- What is being asked -
Rewrite the records below, starting at the line with "Jetzt anrufen: 030 75437639" and ending at the line with "0% versteckte Kosten", replacing "Ratenzahlung" with "Teilzahlung" and leaving everything else the same.

- Data -
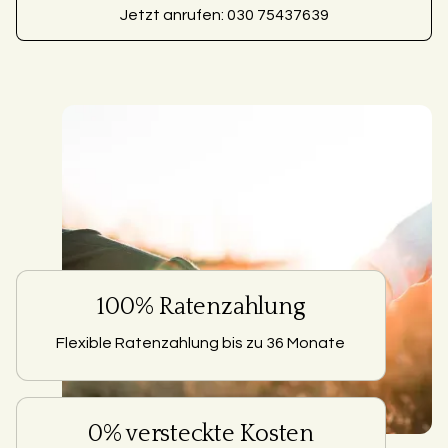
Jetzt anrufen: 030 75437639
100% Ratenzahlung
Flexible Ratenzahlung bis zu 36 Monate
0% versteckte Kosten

---

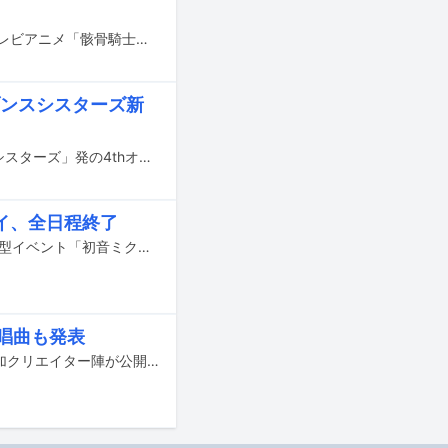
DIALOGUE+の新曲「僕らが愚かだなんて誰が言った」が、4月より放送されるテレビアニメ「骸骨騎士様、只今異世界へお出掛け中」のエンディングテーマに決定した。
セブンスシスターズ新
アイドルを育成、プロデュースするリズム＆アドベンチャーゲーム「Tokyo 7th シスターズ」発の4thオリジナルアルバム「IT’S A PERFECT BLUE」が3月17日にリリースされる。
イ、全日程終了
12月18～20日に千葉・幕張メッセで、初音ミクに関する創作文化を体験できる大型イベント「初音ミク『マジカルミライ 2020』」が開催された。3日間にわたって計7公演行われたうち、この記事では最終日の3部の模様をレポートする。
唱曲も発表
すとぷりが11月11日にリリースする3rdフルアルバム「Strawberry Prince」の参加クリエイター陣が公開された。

- Solution for this problem -
Jetzt anrufen: 030 75437639
100% Teilzahlung
Flexible Teilzahlung bis zu 36 Monate
0% versteckte Kosten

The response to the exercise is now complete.